[Entries supplied Boundary: Start]

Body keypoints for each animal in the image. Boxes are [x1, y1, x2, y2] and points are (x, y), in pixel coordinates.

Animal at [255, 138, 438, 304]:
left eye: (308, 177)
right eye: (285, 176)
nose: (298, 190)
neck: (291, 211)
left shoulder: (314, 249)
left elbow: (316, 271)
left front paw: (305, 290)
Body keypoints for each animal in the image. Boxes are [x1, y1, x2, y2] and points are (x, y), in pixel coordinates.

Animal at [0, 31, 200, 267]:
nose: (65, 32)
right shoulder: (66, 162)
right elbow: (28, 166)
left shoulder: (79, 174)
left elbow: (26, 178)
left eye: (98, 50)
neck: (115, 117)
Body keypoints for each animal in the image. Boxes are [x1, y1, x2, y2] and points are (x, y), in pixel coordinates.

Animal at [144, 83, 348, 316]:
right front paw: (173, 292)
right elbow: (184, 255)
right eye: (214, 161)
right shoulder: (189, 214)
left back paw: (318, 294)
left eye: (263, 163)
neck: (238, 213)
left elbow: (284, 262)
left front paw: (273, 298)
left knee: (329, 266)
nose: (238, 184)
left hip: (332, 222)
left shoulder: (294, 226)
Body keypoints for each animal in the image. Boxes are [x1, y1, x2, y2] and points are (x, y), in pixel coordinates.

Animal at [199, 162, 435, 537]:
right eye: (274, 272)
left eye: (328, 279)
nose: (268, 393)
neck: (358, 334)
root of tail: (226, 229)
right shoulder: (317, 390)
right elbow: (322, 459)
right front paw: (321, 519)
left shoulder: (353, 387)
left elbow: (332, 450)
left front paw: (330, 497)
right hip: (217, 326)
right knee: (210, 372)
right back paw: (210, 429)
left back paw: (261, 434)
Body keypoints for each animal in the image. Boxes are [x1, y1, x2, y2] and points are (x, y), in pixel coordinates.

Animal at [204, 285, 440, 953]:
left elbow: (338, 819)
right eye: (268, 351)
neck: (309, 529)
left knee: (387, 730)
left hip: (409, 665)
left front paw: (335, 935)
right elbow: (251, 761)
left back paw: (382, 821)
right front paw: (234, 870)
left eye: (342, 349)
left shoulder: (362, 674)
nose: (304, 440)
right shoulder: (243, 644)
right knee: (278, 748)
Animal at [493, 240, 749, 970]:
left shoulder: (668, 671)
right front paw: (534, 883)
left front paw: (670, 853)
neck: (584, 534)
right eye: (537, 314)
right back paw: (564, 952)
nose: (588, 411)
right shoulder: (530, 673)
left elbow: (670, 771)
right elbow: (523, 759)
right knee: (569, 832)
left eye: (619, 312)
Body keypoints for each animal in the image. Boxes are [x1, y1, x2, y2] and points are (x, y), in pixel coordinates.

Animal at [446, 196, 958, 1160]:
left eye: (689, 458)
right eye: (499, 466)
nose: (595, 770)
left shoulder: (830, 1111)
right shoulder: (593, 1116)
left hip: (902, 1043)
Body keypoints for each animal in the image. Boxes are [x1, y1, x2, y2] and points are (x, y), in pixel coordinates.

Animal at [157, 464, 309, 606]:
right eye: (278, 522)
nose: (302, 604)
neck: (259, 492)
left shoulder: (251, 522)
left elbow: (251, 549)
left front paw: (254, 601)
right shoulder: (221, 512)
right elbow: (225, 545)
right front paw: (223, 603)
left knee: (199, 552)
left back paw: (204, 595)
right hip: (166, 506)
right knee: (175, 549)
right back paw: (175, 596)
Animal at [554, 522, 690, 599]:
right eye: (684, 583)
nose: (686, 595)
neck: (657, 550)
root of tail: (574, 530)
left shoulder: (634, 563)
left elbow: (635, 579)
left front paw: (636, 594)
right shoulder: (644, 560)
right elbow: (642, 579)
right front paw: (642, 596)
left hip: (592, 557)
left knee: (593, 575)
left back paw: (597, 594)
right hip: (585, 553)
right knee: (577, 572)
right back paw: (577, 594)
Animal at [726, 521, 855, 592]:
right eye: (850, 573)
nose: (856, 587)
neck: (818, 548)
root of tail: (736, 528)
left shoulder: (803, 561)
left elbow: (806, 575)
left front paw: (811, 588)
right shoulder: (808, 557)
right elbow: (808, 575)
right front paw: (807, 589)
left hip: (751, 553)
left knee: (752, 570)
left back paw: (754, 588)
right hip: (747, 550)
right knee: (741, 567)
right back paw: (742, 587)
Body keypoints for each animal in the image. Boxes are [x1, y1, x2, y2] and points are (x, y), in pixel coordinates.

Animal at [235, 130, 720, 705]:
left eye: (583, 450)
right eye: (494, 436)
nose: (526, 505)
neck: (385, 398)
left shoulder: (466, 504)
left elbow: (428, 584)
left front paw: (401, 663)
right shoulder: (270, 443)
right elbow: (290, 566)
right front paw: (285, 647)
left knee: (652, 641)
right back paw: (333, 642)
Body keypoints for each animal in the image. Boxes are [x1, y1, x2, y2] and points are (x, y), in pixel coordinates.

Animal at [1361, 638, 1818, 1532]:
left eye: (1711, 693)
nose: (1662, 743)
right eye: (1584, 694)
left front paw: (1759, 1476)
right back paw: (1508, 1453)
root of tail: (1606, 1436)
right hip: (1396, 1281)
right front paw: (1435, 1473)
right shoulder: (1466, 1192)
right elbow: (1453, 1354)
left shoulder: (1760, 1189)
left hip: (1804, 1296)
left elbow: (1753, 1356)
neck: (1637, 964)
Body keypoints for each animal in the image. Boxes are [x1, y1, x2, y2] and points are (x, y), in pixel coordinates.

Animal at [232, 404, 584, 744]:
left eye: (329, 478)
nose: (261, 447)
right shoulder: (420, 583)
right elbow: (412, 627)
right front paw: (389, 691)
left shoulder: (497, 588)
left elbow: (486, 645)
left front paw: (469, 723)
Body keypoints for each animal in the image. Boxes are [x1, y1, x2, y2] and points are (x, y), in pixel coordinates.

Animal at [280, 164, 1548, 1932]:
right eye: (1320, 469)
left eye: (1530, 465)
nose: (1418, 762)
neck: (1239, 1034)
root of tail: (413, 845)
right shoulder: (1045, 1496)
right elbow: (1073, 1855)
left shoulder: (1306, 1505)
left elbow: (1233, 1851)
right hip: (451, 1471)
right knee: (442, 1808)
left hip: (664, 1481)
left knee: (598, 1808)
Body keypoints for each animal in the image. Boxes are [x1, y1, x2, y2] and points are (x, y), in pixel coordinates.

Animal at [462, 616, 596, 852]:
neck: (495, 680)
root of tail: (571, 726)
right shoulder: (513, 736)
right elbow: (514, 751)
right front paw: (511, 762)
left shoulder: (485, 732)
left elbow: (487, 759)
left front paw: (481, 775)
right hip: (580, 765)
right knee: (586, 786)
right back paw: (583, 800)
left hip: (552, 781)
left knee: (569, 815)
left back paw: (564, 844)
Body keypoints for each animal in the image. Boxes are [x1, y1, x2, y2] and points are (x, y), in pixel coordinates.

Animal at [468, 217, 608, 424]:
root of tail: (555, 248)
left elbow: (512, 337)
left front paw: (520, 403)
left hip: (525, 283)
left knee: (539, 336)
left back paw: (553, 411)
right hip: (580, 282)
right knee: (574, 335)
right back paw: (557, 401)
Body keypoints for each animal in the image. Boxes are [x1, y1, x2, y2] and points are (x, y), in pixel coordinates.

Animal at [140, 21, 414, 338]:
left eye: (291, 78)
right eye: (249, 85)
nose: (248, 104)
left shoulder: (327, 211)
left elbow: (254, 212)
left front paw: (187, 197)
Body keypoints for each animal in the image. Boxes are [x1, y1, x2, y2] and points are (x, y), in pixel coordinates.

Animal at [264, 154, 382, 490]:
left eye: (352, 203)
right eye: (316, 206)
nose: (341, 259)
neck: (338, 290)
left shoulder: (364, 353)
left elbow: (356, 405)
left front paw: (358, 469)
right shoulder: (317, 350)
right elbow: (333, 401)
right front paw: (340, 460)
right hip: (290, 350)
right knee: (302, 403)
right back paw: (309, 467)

[Entries supplied Boundary: End]

Please copy the lines above from the line with "right shoulder: (808, 557)" up to and including the line with "nose: (526, 505)", exactly as written and with nothing else.

right shoulder: (808, 557)
right elbow: (808, 575)
right front paw: (807, 589)
left hip: (751, 553)
left knee: (752, 570)
left back paw: (754, 588)
right hip: (747, 550)
right knee: (741, 567)
right back paw: (742, 587)
Body keypoints for each animal in the image. Boxes are [x1, y1, x2, y2] and points are (x, y), in pixel coordinates.

Animal at [235, 130, 720, 705]:
left eye: (583, 450)
right eye: (494, 436)
nose: (526, 505)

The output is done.